- گرداب
- Directed by: Harune Massey
- Written by: Harune Massey Saleemullah Nasir
- Based on: Romeo and Juliet by William Shakespeare
- Produced by: Mazhar Zaidi
- Starring: Fawad Khan; Amna Ilyas; Gohar Rasheed; Adnan Shah Tipu; Nimra Bucha; Naseeruddin Shah;
- Cinematography: Sajid Kashmiri
- Edited by: Fahad Bajwa
- Music by: Faiz Zaidi
- Production company: Matteela Films
- Distributed by: Matteela Films
- Release date: 1 December 2016;
- Running time: 1:34:00
- Country: Pakistan
- Language: Urdu
- Budget: US$185,000

= Gardaab =

Gardaab (Whirlpool) is a 2016 Pakistani drama film directed by Harune Massey, written by Harune Massey, Saleemullah Nasir and produced by Mazhar Zaidi under the production banner of Matteela Films.
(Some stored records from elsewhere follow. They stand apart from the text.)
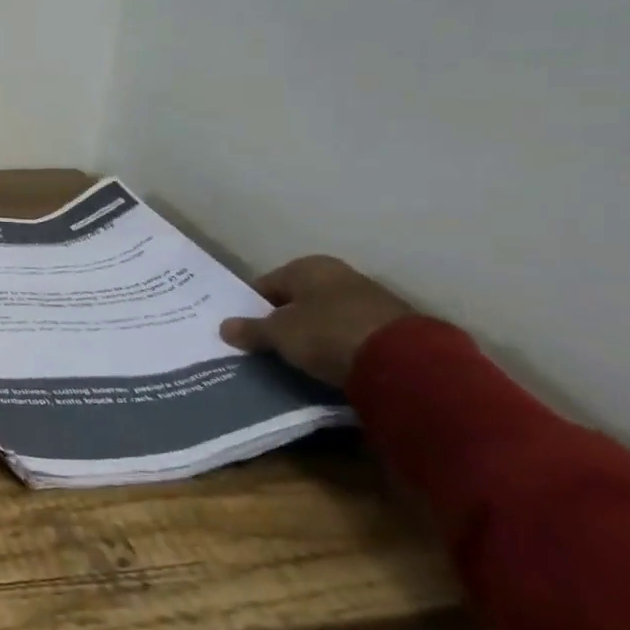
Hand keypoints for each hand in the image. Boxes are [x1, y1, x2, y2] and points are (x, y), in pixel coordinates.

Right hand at [218, 255, 416, 387]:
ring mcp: (370, 297)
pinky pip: (352, 332)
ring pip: (327, 315)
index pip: (267, 284)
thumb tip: (224, 327)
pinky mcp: (393, 325)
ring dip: (314, 333)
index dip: (253, 307)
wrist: (406, 361)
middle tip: (270, 346)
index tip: (246, 331)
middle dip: (285, 320)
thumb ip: (252, 330)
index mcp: (307, 266)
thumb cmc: (328, 334)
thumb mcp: (281, 335)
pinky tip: (333, 364)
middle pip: (299, 298)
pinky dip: (340, 344)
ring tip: (301, 359)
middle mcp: (339, 274)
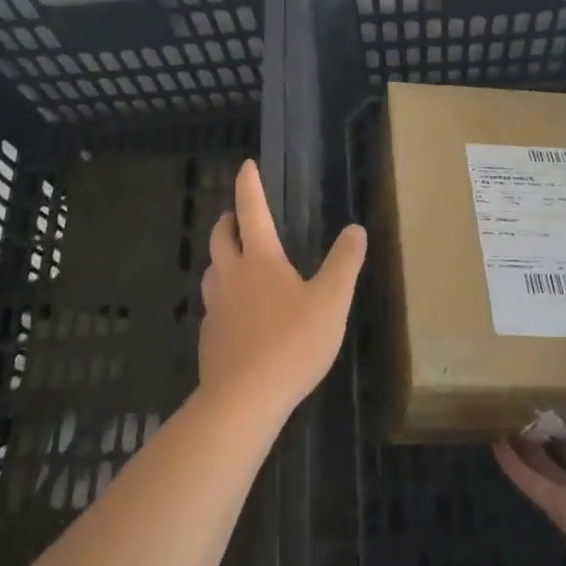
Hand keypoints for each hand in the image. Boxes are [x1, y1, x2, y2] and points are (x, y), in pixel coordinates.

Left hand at [198, 159, 366, 425]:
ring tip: (236, 261)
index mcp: (260, 260)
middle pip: (221, 237)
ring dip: (222, 257)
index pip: (252, 211)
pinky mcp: (209, 338)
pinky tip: (237, 314)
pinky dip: (223, 295)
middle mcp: (232, 276)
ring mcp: (215, 308)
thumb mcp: (331, 302)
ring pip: (212, 271)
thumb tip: (356, 229)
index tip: (245, 165)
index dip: (249, 186)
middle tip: (238, 216)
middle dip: (228, 220)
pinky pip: (213, 305)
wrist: (243, 399)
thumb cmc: (292, 344)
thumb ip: (344, 263)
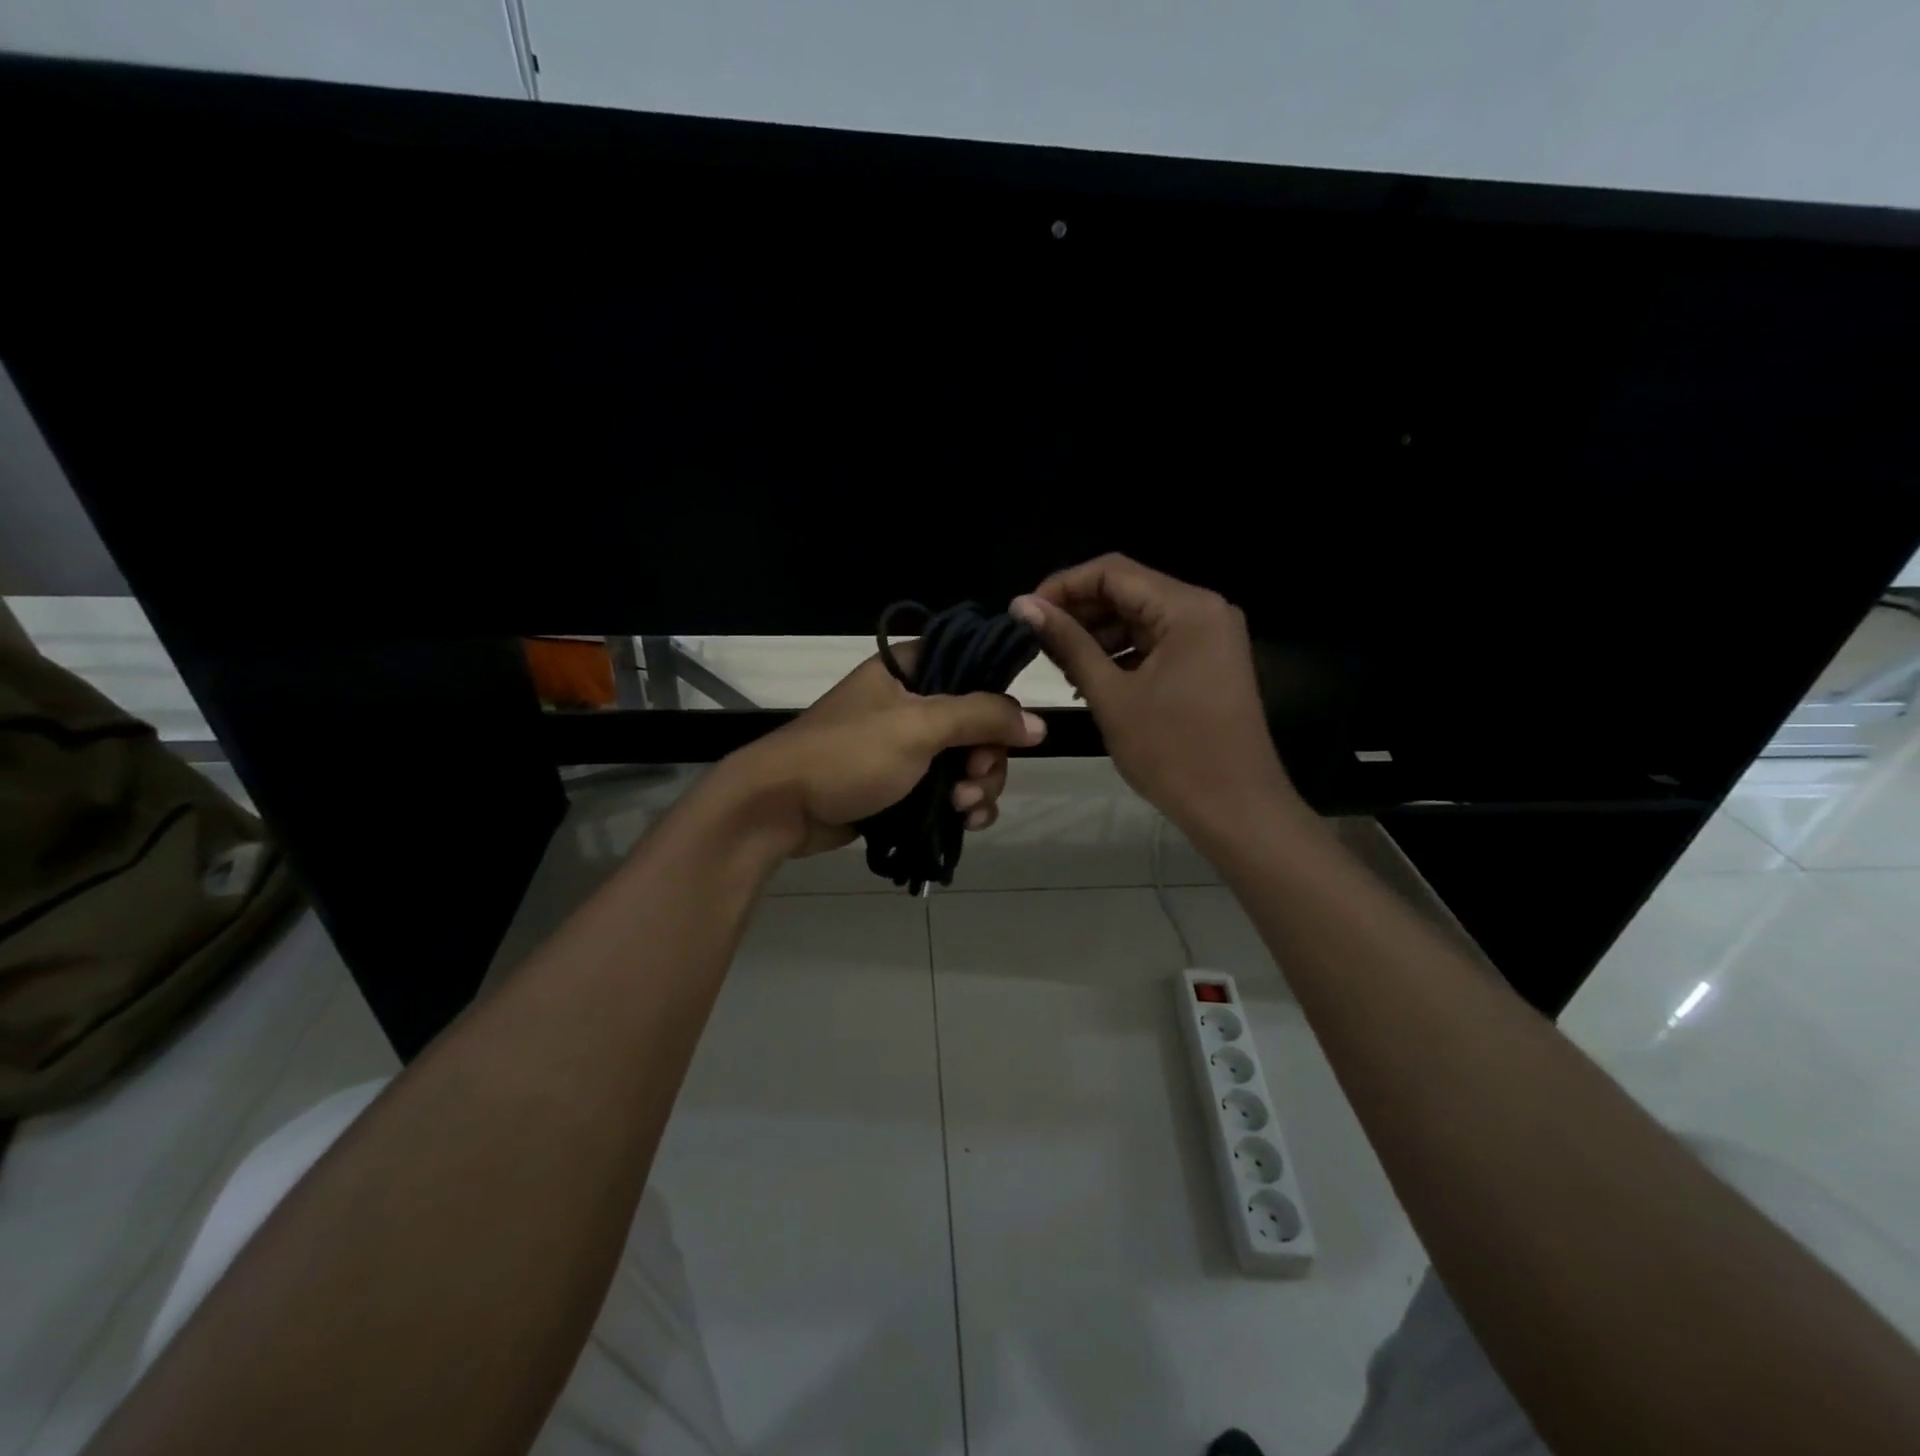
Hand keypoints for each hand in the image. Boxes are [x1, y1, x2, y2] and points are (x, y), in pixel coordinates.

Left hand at [721, 645, 1045, 858]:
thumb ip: (982, 717)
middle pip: (978, 722)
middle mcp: (912, 702)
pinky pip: (950, 789)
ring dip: (978, 786)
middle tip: (974, 779)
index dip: (997, 696)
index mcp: (910, 669)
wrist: (781, 807)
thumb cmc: (848, 754)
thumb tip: (1038, 724)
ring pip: (968, 760)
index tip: (1008, 728)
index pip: (973, 665)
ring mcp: (907, 746)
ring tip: (963, 808)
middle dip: (987, 757)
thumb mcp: (918, 727)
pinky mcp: (903, 784)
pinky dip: (963, 805)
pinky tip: (966, 823)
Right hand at [1011, 554, 1300, 838]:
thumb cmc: (1172, 753)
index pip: (1112, 572)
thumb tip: (1023, 605)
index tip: (1024, 613)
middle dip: (1079, 612)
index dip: (1063, 586)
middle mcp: (1205, 609)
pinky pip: (1157, 643)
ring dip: (1098, 635)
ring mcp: (1211, 636)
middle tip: (1036, 642)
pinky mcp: (1208, 662)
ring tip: (1060, 666)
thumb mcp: (1111, 695)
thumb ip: (1068, 644)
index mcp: (1187, 608)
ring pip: (1141, 618)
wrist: (1236, 809)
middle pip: (1128, 591)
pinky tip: (1091, 679)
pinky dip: (1123, 654)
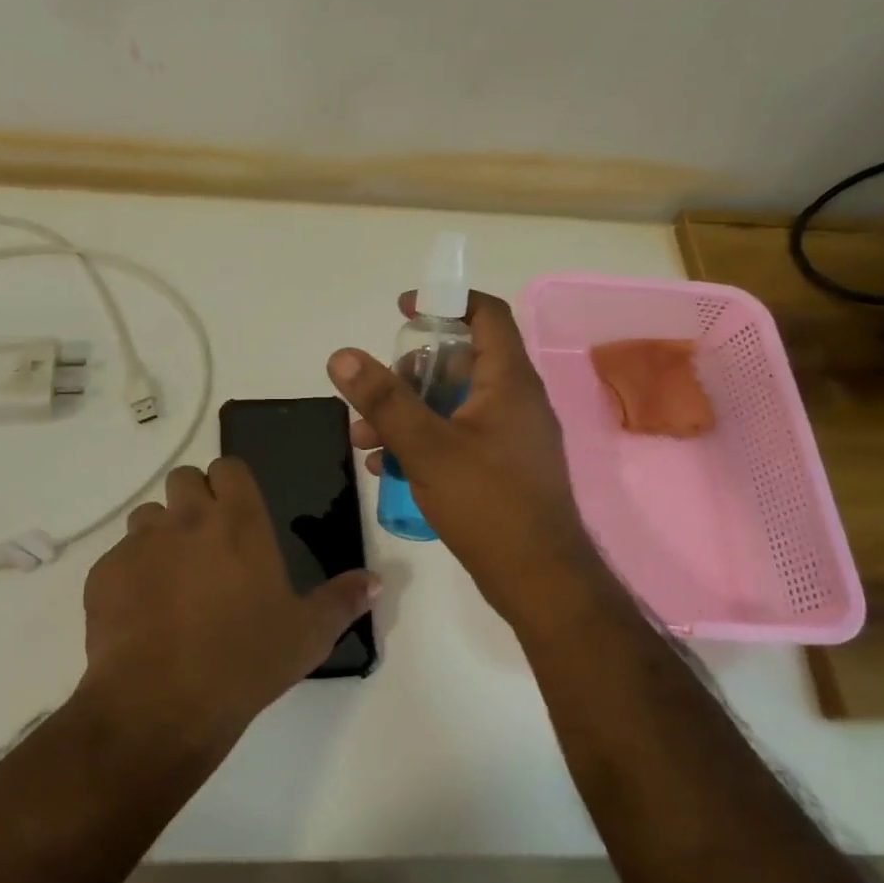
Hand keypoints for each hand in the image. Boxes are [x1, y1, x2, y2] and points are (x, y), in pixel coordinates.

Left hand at [80, 460, 377, 749]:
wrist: (162, 704)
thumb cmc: (246, 661)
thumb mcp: (309, 635)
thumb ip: (344, 600)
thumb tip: (377, 580)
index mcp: (238, 522)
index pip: (228, 467)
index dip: (231, 484)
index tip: (237, 512)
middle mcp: (187, 518)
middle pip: (183, 479)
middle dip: (193, 501)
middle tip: (207, 545)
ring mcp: (141, 543)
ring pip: (148, 516)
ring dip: (161, 535)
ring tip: (172, 581)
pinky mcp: (104, 572)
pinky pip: (119, 557)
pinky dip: (130, 574)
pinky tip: (142, 614)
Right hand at [328, 291, 601, 612]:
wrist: (540, 581)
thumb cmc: (488, 504)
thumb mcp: (427, 447)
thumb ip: (384, 400)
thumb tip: (342, 356)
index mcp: (508, 381)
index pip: (487, 315)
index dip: (446, 302)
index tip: (404, 310)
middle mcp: (515, 400)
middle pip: (459, 362)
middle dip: (408, 374)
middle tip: (372, 395)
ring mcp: (510, 437)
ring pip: (452, 404)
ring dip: (407, 414)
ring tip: (365, 440)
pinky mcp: (502, 468)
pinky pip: (458, 437)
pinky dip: (424, 442)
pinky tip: (388, 468)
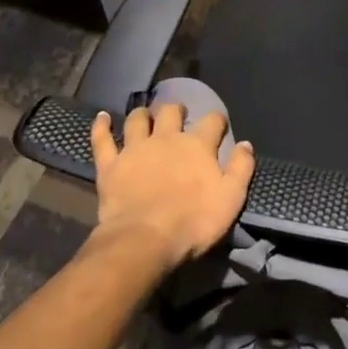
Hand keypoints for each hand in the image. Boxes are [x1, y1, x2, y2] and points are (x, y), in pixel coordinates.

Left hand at [88, 103, 255, 271]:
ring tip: (145, 114)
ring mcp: (135, 149)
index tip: (219, 125)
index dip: (217, 121)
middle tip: (178, 114)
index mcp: (197, 145)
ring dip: (142, 114)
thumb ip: (241, 168)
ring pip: (137, 120)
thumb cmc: (193, 221)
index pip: (212, 121)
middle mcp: (166, 138)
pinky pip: (102, 139)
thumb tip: (246, 144)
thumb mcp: (231, 198)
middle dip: (176, 109)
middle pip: (171, 112)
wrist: (146, 239)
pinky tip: (101, 117)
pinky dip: (101, 126)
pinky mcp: (110, 165)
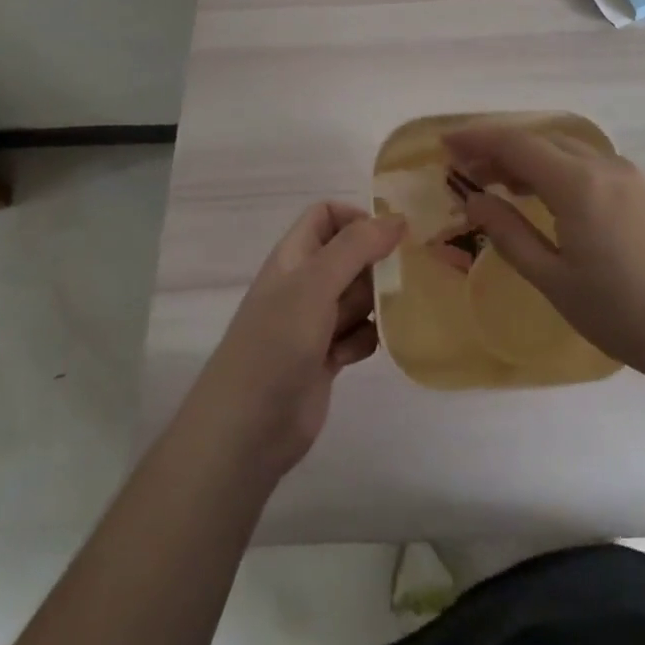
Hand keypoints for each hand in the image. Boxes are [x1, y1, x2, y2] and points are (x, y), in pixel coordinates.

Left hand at [187, 202, 403, 480]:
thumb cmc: (277, 342)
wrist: (247, 428)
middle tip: (396, 280)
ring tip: (380, 319)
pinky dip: (364, 340)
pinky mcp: (326, 358)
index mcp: (294, 256)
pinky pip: (359, 334)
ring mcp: (314, 322)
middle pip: (350, 256)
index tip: (388, 237)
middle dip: (375, 265)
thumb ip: (357, 246)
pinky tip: (355, 354)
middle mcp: (304, 284)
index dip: (356, 219)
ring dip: (375, 305)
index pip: (326, 216)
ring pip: (359, 296)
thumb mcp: (315, 283)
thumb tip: (397, 218)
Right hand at [447, 125, 644, 385]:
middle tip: (467, 169)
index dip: (476, 138)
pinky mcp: (644, 190)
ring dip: (529, 157)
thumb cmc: (624, 314)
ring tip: (500, 184)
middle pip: (540, 138)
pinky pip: (588, 163)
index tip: (445, 143)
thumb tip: (474, 198)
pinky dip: (557, 168)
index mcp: (577, 184)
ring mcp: (629, 175)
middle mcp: (603, 165)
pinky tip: (547, 197)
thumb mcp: (555, 281)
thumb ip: (509, 234)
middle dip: (499, 147)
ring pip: (566, 148)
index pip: (516, 143)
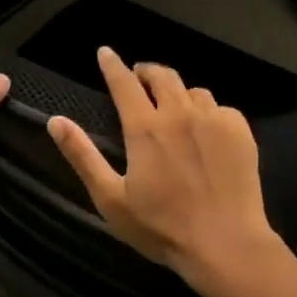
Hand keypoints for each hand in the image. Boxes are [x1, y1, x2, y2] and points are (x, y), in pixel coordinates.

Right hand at [48, 47, 295, 296]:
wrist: (226, 244)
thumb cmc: (161, 227)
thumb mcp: (110, 198)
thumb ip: (82, 155)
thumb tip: (55, 121)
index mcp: (145, 128)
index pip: (124, 82)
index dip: (112, 64)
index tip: (105, 52)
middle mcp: (180, 113)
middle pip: (162, 75)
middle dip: (146, 72)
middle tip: (139, 79)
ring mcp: (214, 120)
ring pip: (193, 90)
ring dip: (178, 93)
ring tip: (174, 107)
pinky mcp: (241, 131)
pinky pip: (221, 108)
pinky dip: (208, 112)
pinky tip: (206, 130)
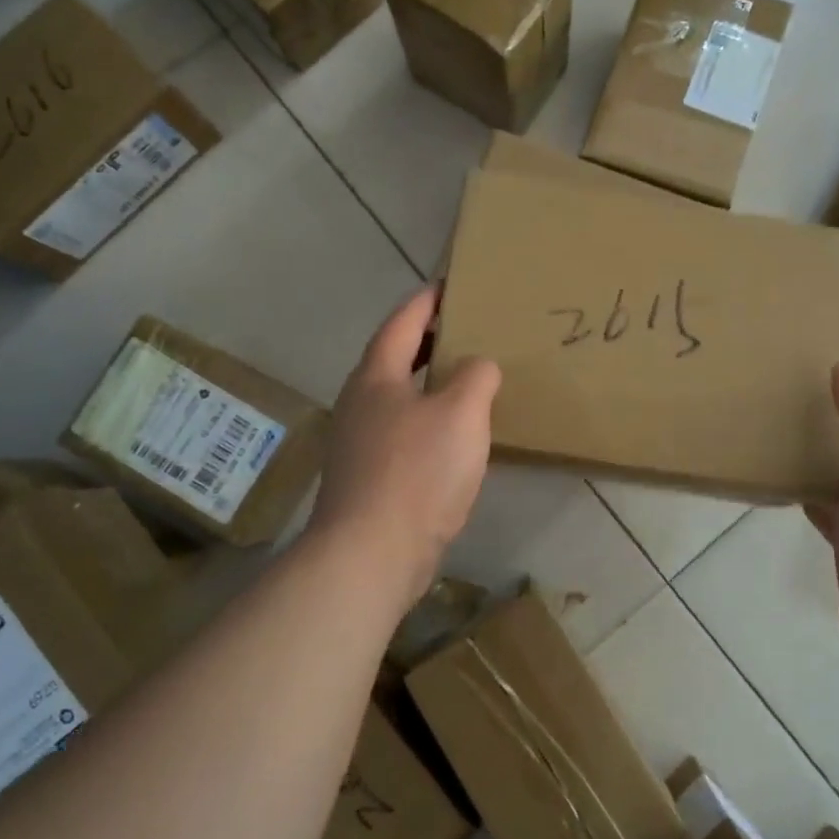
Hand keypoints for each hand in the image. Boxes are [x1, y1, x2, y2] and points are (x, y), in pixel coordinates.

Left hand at [308, 286, 500, 607]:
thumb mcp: (461, 412)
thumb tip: (478, 366)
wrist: (372, 553)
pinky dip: (429, 419)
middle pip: (395, 357)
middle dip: (429, 340)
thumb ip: (476, 376)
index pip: (403, 322)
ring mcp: (360, 442)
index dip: (427, 301)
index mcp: (377, 376)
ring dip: (429, 382)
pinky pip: (403, 431)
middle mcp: (361, 402)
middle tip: (467, 329)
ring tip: (467, 379)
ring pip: (399, 397)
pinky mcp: (370, 476)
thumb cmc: (417, 471)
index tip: (451, 285)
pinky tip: (454, 435)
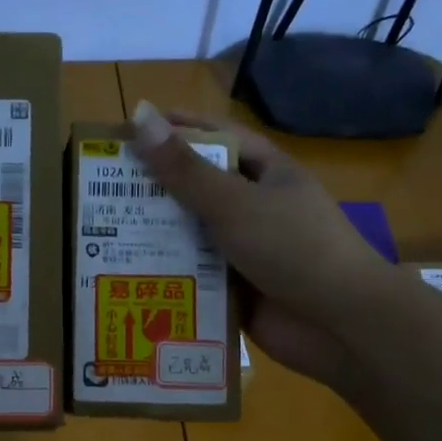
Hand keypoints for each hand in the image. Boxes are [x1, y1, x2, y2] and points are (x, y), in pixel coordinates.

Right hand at [129, 99, 383, 390]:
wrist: (341, 324)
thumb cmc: (293, 247)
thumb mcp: (234, 202)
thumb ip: (185, 168)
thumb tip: (139, 117)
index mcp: (265, 173)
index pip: (216, 137)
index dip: (177, 128)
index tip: (131, 129)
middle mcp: (254, 207)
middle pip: (197, 188)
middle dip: (155, 188)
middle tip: (100, 187)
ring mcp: (245, 250)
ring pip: (192, 235)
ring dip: (155, 235)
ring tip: (100, 233)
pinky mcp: (234, 289)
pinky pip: (194, 276)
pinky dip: (167, 275)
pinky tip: (125, 277)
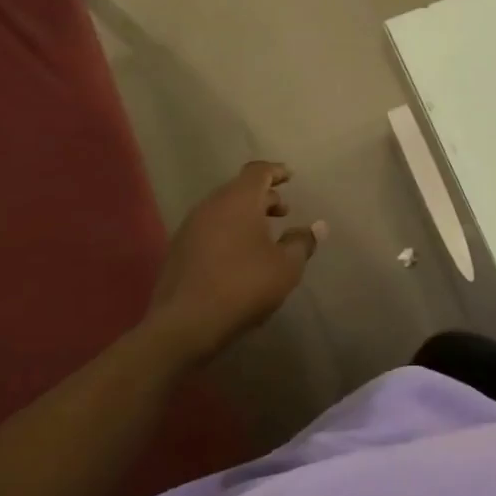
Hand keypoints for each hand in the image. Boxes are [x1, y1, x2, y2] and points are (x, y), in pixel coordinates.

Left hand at [140, 160, 325, 362]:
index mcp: (239, 201)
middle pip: (239, 189)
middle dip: (263, 197)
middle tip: (283, 212)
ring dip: (245, 216)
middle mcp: (211, 206)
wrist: (185, 324)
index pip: (258, 171)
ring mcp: (190, 228)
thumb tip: (317, 226)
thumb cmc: (244, 286)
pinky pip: (210, 229)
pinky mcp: (178, 250)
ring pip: (223, 210)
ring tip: (264, 236)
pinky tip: (239, 257)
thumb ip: (303, 242)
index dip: (276, 171)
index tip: (291, 177)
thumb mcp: (287, 266)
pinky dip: (228, 232)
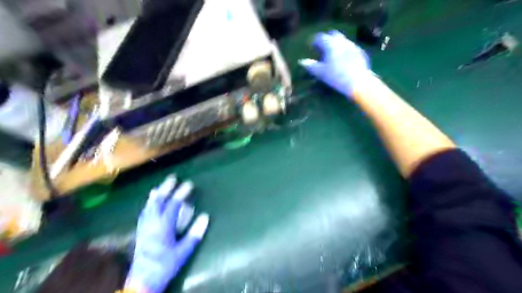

The film features Fawad Khan and Amna Ilyas in the main cast. It also features Gohar Rasheed, Nimra Bucha, Adnan Shah Tipu, Mohammad Javed and Khalid Ahmed.

== Cast ==
- Fawad Khan as Shahbaz
- Amna Ilyas as Parveen
- Gohar Rasheed as Yousaf
- Adnan Shah Tipu as Maywa Jaan
- Nimra Bucha
- Mohammed Javed as Akmal
- Khalid Ahmed as Firdous Khan
- Shama Askari as Miss Christina
- Arif Hassan as Abdullah Jaan
- Gule Rana as Mother

== Production ==
Whilst speaking to Express Tribune, producer Mazhar Zaidi said the film was about a serious love story which was set against the bacdrop of Karachi, which has suffered a lot of turmoil.
Director Harune Massey originally had planned to make a short film but due to the scale of the subject matter the project was turned into a feature-length romantic thriller. The film production began in 2015. Fawad Khan said of the plot that the film is a loose adaptation of Romeo and Juliet.